A la eterna cuestión de si el saber aumenta el sufrimiento o si es el ignorante más feliz que el erudito, se suma hoy la duda de si la incultura puede acarrear aún más dolor que la sapiencia.

Si hace siglos esa abulia afectaba a aquéllos que no veían en la moral y la ciencia herramientas suficientes para dar sentido a la realidad que les rodeaba, a la juventud actual le ocurre lo diametralmente opuesto: vive sumida en el hastío más profundo movido por una ética secular y volátil y unas mentes vacías de todo salvo de desconsuelo inoculado por prestidigitadores del miedo. Y es que, pese a que el saber no ocupa sitio, es una barrera eficaz contra quien pretende henchir una cabeza de madejas de hilos con los que manipularla.

El spleen de este siglo lo encarnan unos jóvenes que sienten melancolía de un pasado que no han vivido, un ayer por el que sienten morriña y al que, al mismo tiempo, con cierta esquizofrenia, culpan también del presente que les ha tocado vivir, un legado que no es sino el fruto de quienes trabajaron por dejar a su prole un mundo mejor. Este rebaño, pese a vivir sin duda mejor que sus padres o abuelos, está instalado en el victimismo constante con el que justifica su propia desdicha y su derecho a no hacer nada salvo gritar a sus mayores: «Quien la hace, la paga». Porque no preocupa tanto el futuro que heredarán los que vengan, sino el pánico al presente que padecen y que no son capaces ellos mismos de cambiar.

La génesis de esta sociedad de cristal podría encontrarse en la idea de que la felicidad es el estado natural de la vida, una condición inmutable que ha de estar al alcance de todos en todo momento, y de que aquello que se interponga en ese éxtasis perpetuo equivale a una crisis profunda de la que hay que escapar. El nihilismo se abre paso en una sociedad cansada de no hacer nada y que se cree con derecho a todo, un mundo que ve cómo el suicidio se convierte en la primera causa de muerte no natural y en el que un ejército de batas blancas es obligado a extirpar a golpe de recetario cualquier atisbo de ansiedad, sentimiento tan humano como la propia felicidad.

La salida a esta noluntad, a este tedio de vivir y carencia de esperanza, resuena con eco asnal. Así lo han decidido los dioses terrenales que pretenden condenar a los estudiantes españoles a poder graduarse sin aprobar y a no tener que recorrer ese vía crucis que les pueda conducir hasta el calvario del saber. Porque es mejor que los jóvenes no abandonen el Edén y evitarles el dolor de comprender la realidad que los rodea, algo que terminarán por descubrir cuando no les quede más remedio que contribuir a edificarla —eso sí— sin los instrumentos necesarios para hacerlo y que quizá sea tarde para poder adquirir. Estamos ante una juventud que se duele del presente y a la que se le está hurtando el placer de conocer el fracaso, el adoquín más común en el camino del aprendizaje.
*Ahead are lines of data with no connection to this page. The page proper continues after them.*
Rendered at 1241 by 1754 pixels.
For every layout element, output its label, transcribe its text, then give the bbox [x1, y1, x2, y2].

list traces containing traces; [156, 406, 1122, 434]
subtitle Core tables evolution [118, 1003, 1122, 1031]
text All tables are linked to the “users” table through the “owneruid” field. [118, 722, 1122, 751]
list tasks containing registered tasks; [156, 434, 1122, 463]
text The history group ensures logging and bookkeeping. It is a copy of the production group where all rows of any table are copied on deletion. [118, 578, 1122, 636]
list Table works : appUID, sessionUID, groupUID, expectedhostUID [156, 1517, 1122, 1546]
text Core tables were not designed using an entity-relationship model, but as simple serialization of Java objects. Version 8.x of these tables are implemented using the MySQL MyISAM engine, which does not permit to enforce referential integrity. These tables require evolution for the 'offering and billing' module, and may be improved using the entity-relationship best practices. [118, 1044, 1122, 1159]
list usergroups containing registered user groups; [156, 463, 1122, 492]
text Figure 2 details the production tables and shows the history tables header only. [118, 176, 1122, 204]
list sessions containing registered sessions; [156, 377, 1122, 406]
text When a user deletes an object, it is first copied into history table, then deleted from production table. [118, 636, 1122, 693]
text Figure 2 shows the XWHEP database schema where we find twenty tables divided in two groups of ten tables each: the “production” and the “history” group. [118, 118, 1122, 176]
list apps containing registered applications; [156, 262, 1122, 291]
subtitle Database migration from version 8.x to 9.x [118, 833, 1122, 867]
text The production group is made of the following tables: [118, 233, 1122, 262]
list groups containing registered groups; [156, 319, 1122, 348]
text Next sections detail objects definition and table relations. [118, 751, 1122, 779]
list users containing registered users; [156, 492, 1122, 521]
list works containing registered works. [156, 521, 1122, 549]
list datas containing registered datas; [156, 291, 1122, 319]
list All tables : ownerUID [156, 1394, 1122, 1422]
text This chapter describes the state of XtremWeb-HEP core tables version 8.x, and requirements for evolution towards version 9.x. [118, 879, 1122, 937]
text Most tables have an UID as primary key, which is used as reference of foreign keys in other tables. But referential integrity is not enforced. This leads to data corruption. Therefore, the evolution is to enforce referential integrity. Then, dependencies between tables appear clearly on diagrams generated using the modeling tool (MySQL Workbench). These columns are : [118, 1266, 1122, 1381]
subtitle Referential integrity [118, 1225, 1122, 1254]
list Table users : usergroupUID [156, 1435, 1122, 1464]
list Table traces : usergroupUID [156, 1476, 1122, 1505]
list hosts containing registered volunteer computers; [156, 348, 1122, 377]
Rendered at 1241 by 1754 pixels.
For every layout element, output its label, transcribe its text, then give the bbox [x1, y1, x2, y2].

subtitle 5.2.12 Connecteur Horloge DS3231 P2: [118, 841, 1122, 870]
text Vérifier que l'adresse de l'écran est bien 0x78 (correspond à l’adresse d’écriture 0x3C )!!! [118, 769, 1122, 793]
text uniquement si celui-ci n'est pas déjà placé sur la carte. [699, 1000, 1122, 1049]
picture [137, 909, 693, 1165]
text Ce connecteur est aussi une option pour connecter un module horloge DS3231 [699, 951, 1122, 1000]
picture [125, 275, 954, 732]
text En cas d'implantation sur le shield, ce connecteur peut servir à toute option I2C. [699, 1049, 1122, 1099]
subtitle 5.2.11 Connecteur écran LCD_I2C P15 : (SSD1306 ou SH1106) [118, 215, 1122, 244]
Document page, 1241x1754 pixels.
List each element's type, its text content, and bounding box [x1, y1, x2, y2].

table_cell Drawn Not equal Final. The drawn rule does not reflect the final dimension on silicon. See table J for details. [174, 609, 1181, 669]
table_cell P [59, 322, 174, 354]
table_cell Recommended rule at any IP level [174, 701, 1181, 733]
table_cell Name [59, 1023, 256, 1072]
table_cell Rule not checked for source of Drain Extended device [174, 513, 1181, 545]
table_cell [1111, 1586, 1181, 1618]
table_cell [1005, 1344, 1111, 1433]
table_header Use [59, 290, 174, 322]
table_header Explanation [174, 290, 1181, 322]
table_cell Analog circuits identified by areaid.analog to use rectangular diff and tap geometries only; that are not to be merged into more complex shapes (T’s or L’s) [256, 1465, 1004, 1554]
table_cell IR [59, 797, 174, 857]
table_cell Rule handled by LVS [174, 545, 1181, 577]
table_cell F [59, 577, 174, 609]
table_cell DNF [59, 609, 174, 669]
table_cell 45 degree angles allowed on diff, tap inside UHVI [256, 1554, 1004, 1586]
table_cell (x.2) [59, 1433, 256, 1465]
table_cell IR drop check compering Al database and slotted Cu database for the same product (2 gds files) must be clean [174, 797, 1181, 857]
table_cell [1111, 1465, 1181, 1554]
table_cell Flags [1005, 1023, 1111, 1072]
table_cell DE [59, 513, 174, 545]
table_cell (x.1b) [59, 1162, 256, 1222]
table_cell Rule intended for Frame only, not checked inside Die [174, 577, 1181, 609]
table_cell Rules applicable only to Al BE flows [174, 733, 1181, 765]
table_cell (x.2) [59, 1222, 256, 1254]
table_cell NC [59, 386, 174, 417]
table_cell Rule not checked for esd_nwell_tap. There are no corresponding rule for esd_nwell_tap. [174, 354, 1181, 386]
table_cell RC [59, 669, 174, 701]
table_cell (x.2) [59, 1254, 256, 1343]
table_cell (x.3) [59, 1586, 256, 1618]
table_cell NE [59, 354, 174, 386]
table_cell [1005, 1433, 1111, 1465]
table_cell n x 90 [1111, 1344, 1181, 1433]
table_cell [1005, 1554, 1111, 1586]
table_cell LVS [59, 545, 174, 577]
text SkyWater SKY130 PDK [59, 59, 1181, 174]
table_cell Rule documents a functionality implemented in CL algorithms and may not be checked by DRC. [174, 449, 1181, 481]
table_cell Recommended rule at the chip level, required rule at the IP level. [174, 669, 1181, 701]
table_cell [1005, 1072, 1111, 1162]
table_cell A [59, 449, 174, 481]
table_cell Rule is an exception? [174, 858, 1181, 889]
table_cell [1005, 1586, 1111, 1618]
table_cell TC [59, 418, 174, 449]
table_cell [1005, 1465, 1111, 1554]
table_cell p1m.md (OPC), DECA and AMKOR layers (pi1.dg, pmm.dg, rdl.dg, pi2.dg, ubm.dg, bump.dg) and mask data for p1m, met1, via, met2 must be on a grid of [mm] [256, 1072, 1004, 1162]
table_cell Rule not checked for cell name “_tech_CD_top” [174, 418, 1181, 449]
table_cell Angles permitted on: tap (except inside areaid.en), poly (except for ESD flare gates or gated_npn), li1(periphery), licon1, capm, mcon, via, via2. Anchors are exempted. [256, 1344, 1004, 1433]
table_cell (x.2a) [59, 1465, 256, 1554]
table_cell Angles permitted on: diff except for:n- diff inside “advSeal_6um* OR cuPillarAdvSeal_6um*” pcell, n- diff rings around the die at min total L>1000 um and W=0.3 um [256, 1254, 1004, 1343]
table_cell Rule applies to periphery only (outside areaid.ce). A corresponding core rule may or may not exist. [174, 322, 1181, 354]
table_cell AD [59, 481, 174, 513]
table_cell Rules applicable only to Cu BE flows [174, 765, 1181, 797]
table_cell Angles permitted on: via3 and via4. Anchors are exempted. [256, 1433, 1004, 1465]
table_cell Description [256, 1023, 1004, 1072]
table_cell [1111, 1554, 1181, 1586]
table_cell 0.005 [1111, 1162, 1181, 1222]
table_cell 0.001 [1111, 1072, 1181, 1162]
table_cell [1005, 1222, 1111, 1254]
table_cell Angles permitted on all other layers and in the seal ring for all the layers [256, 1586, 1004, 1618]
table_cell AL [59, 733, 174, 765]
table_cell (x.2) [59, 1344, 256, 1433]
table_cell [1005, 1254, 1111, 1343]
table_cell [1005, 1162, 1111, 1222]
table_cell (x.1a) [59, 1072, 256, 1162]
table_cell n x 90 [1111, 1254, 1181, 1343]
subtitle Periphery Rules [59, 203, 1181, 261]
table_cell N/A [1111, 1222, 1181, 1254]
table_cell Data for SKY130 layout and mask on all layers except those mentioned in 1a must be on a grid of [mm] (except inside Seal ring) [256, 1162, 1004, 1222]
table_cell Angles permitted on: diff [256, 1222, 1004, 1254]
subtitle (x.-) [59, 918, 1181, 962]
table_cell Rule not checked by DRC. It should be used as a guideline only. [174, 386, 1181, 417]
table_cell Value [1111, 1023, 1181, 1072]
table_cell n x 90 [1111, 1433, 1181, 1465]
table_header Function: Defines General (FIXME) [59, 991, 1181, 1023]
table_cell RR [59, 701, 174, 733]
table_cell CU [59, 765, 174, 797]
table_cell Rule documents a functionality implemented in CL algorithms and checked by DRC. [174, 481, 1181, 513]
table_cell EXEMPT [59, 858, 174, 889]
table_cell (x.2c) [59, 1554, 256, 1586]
Cuando la vicepresidenta afirma con total preocupación que «el objetivo del sistema educativo no puede ser que los niños repitan curso» es perfectamente consciente de su manipulación del debate. El objetivo no es que los alumnos fracasen, como tampoco debería ser exclusivamente el que los alumnos aprueben. El fin de la educación debería coincidir con el medio, es decir que, en su senda hacia el conocimiento, los estudiantes aprendan. Si las caídas forman parte del aprender a andar, también lo hacen en el resto de las etapas de la vida. Pese a que el hombre pueda tropezar dos veces con la misma piedra, es necesario que ésta esté ahí para que algún día llegue el momento en que sepa sortearla, porque si uno se acostumbra a que todo está bien, acabará cansado de no esforzarse y no sabrá cómo afrontar los obstáculos intrínsecos a la vida.

El éxito existe porque también existe el fracaso, y la generalización de aquél no es más que la generalización de éste. Esto es, una igualdad, no de oportunidades, sino, de resultados, algo tremendamente injusto para aquellos cuyo trabajo no se ve reconocido y que amenaza con pulverizar, por tanto, las ganas de afanarse de nuevo. Porque el suspenso no es un castigo, es la comprobación de la falta de aptitud para una tarea concreta y diseñada en base a unos criterios, y es vital enseñar a los más jóvenes que el «sí», pese a no ser siempre alcanzable, en la inmensa mayoría de ocasiones lo es a base de esfuerzo y constancia, así como la relevancia de saber encajar las consecuencias de los actos de uno mismo, de la responsabilidad.

Si queremos realmente una sociedad tolerante y diversa, debería serlo también con la tristeza y el fracaso como partes inseparables de la naturaleza humana, dejar de guardar entre algodones a los jóvenes seduciéndoles con el embriagador perfume de la felicidad eterna. De lo contrario, tendremos una muchachada con sonajero en una mano; la pancarta, en la otra; y las cabezas, vacías.